Users can customise the AI’s output.
“Rather than just pumping video in and out, we’re keen on letting the user put their own stamp on content because this will encourage others to share it more on social media,” Theobald adds.
Prosumer application that incorporates professional effects and transitions such as zooming in on important actions, panning to give movement to static shots and lowering the volume of the music when someone is talking.
It applies colour correction, image stabilisation and other image enhancement technologies.
“We understand that AI cannot read the mind of a producer or marketer, not least because they may not know what they want from the process at the beginning,” explains Magisto co-founder and chief executive Oren Boiman.
“We invite them to refi ne the initial draft by telling the AI, for example, to be more dramatic, or add highlights, incorporate stock footage or apply a new grade.
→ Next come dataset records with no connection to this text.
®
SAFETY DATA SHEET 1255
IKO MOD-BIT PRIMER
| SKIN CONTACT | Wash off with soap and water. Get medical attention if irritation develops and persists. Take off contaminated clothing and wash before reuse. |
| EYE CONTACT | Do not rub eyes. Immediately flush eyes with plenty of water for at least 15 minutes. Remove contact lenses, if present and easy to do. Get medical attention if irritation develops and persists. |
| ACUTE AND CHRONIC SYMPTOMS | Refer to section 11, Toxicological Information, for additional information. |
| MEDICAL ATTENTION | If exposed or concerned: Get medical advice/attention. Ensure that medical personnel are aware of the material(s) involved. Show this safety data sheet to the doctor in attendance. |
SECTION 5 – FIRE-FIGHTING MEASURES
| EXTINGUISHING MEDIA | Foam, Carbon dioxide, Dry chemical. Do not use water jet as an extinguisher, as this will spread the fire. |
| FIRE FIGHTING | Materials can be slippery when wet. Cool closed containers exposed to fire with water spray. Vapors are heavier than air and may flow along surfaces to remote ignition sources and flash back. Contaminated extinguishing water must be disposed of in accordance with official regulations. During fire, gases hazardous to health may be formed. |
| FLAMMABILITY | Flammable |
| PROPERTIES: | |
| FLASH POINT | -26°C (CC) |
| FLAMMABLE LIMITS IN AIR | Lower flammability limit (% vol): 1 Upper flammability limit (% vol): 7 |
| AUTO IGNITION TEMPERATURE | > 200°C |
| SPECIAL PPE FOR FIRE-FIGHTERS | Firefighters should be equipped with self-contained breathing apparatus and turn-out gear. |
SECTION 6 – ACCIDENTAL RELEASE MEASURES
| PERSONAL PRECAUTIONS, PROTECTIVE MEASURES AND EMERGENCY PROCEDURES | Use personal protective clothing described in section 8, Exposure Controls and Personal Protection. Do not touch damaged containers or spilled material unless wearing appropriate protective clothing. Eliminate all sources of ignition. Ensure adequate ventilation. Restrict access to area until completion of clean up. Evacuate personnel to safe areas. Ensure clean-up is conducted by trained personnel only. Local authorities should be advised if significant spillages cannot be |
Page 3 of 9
In less than an hour, we can have a very polished video.”
Professional application that works with Final Cut Pro X and uses a keyword extraction API from machine learning software Monkey Learn.
On location, one or more people log keywords via a web-enabled device. These are tied to the media and allow a producer or editor to set the AI to look for keywords, concepts and emotions relevant to where they think the story will unfold.
“From the analysis of rushes, you could immediately see that you had, for example, 18 minutes of a certain keyword and two minutes of another,” explains Lumberjack Systems co-founder Philip Hodgetts.
“That could suggest that you look for the story in the 18-minute selection, or, if the keyword with two minutes is important to you, that indicates that you need to find more of that material.”